The art of waiting

By Deirdre Good

In the series on the BBC’s Radio 3, Something Understood, Tom Robinson this week considers the idea of waiting. This idea needs defending in today’s world of instant gratification. One can indeed work towards something. Some things just take awhile. I might wait for the roses to bloom each summer. Or for the sun to rise. Or for a birthday. Or for a bird to appear at the feeder. This is expectant waiting. But it depends on an awareness of durative time. As a child, I remember saying to my Mother in frustration, “When will I be six?” and, with only a vague notion of time, finding the answer “next July” incomprehensible.

Of course one might wait in vain for something to happen. The roses might be infested with Japanese beetles. It might rain all day long. No bird finds the birdseed appealing. But waiting is part of life. Think of the waiting room in a railway station. This is a transitory place in which people wait expectantly. Perhaps the walls are covered with timetables. Perhaps there’s a monitor showing times of trains arriving and departing. I’ve conversed with complete strangers in train waiting rooms on the basis of shared expectations. I expect delivery rooms offer similar experiences. I’ve been in gynecologists’ offices abuzz with anticipation. But airports can be places of interminable waiting, only partially offset by retail opportunities.

There are professions involving waiting: waiters in restaurants and shop assistants in shops, for example.

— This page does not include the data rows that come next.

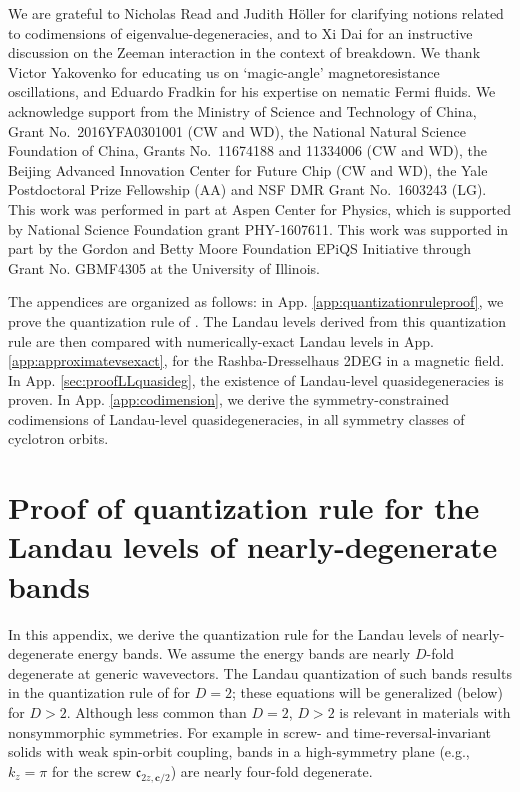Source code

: \documentclass[aps, showpacs, twocolumn, notitlepage, superscriptaddress]{revtex4-1}
\begin{document}
\begin{acknowledgments}

We are grateful to Nicholas Read and Judith H\"oller for clarifying notions related to codimensions of eigenvalue-degeneracies, and to Xi Dai for an instructive discussion on the Zeeman interaction in the context of breakdown. We thank Victor Yakovenko for  educating us on `magic-angle' magnetoresistance oscillations, and  Eduardo Fradkin for his expertise on nematic Fermi fluids.  We acknowledge support from the Ministry of Science and Technology of China, Grant No.\ 2016YFA0301001 (CW and WD), the National Natural Science Foundation of China, Grants No.\ 11674188 and 11334006 (CW and WD), the Beijing Advanced Innovation Center for Future Chip (CW and WD), the Yale Postdoctoral Prize Fellowship (AA) and NSF DMR Grant No.\ 1603243 (LG). This work was performed in part at Aspen Center for Physics, which is supported by National Science Foundation grant PHY-1607611. This work was supported in part by the Gordon and Betty Moore Foundation EPiQS Initiative through Grant No. GBMF4305 at the University of Illinois.\\
\end{acknowledgments}


\appendix

The appendices are organized as follows: in App. \ref{app:quantizationruleproof}, we prove the quantization rule of . The Landau levels derived from this quantization rule are then compared with numerically-exact Landau levels in App. \ref{app:approximatevsexact}, for the Rashba-Dresselhaus 2DEG in a magnetic field.  In App. \ref{sec:proofLLquasideg}, the existence of Landau-level quasidegeneracies is proven. In App. \ref{app:codimension}, we derive the symmetry-constrained codimensions of Landau-level quasidegeneracies, in all symmetry classes of cyclotron orbits. 




\section{Proof of quantization rule for the Landau levels of nearly-degenerate bands \label{app:quantizationruleproof}}

In this appendix, we derive the quantization rule for the Landau levels of nearly-degenerate energy bands. We assume the energy bands are nearly $D$-fold degenerate at generic wavevectors. The Landau quantization of such bands results in the quantization rule of   for $D=2$; these equations will be generalized (below) for $D>2$. Although less common than $D=2$, $D>2$ is relevant in  materials with nonsymmorphic symmetries. For example in screw- and time-reversal-invariant solids with weak spin-orbit coupling, bands in a high-symmetry plane (e.g., $k_z=\pi$ for the screw $\mathfrak{c}_{2z,\boldsymbol{c}/2}$)  are nearly four-fold degenerate.
\end{document}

It can’t be easy to wait on people, conveying the ability to serve at a moment’s notice.

Servants must spend hours waiting even if they are paid for it. This can be a kind of passive waiting. Anyone in a relationship or a family knows that waiting for someone to get ready to do something is a frequent experience. We wait for our children to finish getting dressed; we wait for family members to join us in a trip to the shops. Or we wait for results of an examination or a test. This kind of waiting is about patience. There’s less of it about. People used to wait far more than they do now–for letters, for phone calls, for visits. Remember the songs about waiting for the phone to ring or the letter to be delivered through the door?

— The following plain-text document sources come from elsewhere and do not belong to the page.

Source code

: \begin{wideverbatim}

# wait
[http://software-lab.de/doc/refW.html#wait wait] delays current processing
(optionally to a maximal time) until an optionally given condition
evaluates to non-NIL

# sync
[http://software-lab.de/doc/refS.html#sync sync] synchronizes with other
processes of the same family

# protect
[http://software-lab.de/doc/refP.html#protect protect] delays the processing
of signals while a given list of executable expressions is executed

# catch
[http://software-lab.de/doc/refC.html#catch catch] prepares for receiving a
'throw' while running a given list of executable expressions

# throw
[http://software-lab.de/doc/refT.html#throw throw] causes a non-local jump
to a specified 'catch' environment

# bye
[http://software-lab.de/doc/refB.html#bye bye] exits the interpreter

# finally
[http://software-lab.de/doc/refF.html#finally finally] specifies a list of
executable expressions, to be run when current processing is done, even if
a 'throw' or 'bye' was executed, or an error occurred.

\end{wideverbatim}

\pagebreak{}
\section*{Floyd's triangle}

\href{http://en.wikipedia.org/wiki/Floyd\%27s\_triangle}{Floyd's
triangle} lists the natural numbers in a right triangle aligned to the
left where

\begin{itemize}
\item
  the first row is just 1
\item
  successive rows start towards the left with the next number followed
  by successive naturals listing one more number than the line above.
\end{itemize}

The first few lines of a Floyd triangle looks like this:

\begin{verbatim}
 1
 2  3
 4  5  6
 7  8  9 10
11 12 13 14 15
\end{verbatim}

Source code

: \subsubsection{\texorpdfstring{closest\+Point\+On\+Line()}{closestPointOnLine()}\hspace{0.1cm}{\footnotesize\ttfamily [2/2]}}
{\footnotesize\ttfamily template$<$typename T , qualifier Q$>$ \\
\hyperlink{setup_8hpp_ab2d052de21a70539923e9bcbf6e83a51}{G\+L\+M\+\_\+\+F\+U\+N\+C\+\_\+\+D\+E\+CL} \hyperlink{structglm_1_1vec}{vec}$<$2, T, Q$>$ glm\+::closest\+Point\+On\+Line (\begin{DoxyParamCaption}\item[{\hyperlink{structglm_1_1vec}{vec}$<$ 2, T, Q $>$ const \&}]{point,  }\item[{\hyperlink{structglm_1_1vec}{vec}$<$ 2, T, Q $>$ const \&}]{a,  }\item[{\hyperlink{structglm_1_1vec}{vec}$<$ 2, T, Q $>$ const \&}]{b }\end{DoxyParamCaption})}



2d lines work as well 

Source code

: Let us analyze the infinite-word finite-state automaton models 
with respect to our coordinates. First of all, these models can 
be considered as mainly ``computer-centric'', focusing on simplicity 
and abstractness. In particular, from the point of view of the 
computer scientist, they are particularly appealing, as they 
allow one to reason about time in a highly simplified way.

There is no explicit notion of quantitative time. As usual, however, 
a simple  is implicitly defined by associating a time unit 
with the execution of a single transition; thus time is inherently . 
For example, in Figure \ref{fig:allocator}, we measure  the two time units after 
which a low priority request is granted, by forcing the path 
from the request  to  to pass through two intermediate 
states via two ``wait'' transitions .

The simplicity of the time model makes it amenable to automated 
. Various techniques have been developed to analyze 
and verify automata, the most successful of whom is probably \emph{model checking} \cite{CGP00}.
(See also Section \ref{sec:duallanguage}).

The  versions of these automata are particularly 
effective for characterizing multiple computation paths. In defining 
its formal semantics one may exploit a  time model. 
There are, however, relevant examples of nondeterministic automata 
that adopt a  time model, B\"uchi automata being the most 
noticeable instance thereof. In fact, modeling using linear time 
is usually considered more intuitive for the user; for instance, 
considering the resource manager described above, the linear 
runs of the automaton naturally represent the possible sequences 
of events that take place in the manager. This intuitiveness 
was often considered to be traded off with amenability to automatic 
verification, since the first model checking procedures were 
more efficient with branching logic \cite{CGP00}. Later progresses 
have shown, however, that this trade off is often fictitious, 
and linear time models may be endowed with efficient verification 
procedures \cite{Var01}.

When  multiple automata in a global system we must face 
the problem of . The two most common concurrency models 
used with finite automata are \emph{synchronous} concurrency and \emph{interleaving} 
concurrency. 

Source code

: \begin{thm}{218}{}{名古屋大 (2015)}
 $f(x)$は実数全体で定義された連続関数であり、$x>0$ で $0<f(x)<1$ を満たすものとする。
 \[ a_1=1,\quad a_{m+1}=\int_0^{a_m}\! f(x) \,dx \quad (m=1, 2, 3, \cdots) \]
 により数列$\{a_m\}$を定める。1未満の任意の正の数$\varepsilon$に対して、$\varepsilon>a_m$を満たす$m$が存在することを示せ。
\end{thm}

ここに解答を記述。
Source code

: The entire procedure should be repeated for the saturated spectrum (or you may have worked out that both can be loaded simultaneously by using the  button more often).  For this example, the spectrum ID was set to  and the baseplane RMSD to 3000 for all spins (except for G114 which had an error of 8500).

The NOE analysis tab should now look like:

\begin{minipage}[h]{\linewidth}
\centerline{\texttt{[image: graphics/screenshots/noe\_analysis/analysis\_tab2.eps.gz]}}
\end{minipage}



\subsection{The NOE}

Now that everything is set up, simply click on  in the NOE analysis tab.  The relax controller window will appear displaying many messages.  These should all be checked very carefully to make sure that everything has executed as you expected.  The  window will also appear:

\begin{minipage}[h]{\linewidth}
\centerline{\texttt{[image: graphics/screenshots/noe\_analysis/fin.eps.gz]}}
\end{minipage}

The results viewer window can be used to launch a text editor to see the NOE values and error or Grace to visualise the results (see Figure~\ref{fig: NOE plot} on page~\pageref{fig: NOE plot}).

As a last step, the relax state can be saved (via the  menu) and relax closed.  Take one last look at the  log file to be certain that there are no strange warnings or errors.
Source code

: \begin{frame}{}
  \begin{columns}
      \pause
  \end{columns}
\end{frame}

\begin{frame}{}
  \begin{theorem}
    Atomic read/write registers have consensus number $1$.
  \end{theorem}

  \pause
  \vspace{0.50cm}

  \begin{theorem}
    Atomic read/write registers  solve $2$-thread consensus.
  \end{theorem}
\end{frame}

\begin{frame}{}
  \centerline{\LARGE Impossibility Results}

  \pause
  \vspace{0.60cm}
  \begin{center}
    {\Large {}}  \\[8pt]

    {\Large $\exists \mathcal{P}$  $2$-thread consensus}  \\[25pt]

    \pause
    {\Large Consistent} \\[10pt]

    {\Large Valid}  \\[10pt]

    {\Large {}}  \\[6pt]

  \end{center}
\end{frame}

The kind of waiting in relationships is negotiated waiting. I want to be patient but whilst I wait I am tempted to do something else. Julian and I once agreed not to begin something else whilst waiting for the other to be ready. It was only partially successful. We still negotiate with each other: “Be ready in five minutes!” “Can you wait while I finish this email?”

We want to eradicate waiting. Today we Skype our friends and families across the world instantly. We expect immediate results. We are impatient: New Yorkers want it yesterday, we say wryly. But waiting is about valuing someone or something else enough to put my life on hold even for a short while. Not everything is about me. Not everything comes at once. Waiting acknowledges the claim of the other and that there are worthwhile things that only come through waiting. I’m thinking of insight as well as cups of tea.

There is a kind of waiting that longs for something other than material objects: understanding or meaning or faith. Simone Weil, the French philosopher, wrote that the purpose of education was to develop the faculty of attention, of waiting. Such an attitude, she said, consists of suspending our thoughts and bringing our minds to a state of receptive expectation. We need not seize upon an idea too hastily, she advised, but rather train ourselves in eager waiting to receive truth. “Prayer consists of attention,” she wrote. She thought of prayer as the highest focus of a soul toward God.

So next time someone we love asks if we’ll wait while they get ready, or we are stuck with a delayed flight, let’s not growl and open up the ipod. It could be a wonderful chance to improve our prayer lives and wait on God.

Dr. Deirdre Good is professor of New Testament at The General Theological Seminary, specializing in the Synoptic Gospels, Christian Origins, Noncanonical writings and biblical languages. An American citizen, she grew up in Kenya and keeps the blog On Not Being a Sausage.